[Dataset excerpts]
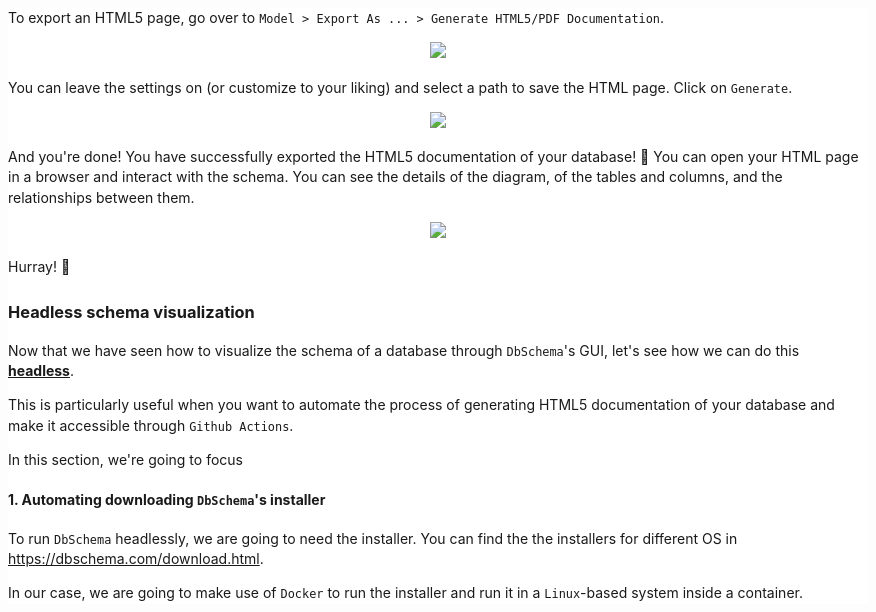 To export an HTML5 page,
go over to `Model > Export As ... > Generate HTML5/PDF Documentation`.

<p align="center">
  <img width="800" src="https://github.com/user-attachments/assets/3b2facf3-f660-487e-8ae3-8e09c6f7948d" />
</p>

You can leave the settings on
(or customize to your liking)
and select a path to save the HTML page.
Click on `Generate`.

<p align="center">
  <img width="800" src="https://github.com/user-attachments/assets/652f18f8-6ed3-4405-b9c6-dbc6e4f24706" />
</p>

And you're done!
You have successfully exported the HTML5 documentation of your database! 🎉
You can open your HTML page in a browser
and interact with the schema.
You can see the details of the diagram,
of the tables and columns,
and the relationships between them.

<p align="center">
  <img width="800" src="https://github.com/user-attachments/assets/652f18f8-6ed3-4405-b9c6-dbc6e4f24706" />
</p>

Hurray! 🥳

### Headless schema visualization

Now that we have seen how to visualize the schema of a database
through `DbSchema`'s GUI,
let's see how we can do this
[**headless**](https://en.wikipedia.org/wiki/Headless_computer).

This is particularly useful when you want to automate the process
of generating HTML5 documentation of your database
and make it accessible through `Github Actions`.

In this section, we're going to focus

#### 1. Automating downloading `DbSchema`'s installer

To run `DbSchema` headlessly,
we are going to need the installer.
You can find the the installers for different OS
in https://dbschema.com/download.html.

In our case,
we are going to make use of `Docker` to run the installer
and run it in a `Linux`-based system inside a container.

[Task description]
The entries above should be written out in full, and any picture in them left out.

[Response to this exercise]
 To export an HTML5 page,
go over to `Model > Export As ... > Generate HTML5/PDF Documentation`.

<p align="center">
  <img width="800" src="https://github.com/user-attachments/assets/3b2facf3-f660-487e-8ae3-8e09c6f7948d" />
</p>

You can leave the settings on
(or customize to your liking)
and select a path to save the HTML page.
Click on `Generate`.

<p align="center">
  <img width="800" src="https://github.com/user-attachments/assets/652f18f8-6ed3-4405-b9c6-dbc6e4f24706" />
</p>

And you're done!
You have successfully exported the HTML5 documentation of your database! 🎉
You can open your HTML page in a browser
and interact with the schema.
You can see the details of the diagram,
of the tables and columns,
and the relationships between them.

<p align="center">
  <img width="800" src="https://github.com/user-attachments/assets/652f18f8-6ed3-4405-b9c6-dbc6e4f24706" />
</p>

Hurray! 🥳

### Headless schema visualization

Now that we have seen how to visualize the schema of a database
through `DbSchema`'s GUI,
let's see how we can do this
[**headless**](https://en.wikipedia.org/wiki/Headless_computer).

This is particularly useful when you want to automate the process
of generating HTML5 documentation of your database
and make it accessible through `Github Actions`.

In this section, we're going to focus

#### 1. Automating downloading `DbSchema`'s installer

To run `DbSchema` headlessly,
we are going to need the installer.
You can find the the installers for different OS
in https://dbschema.com/download.html.

In our case,
we are going to make use of `Docker` to run the installer
and run it in a `Linux`-based system inside a container.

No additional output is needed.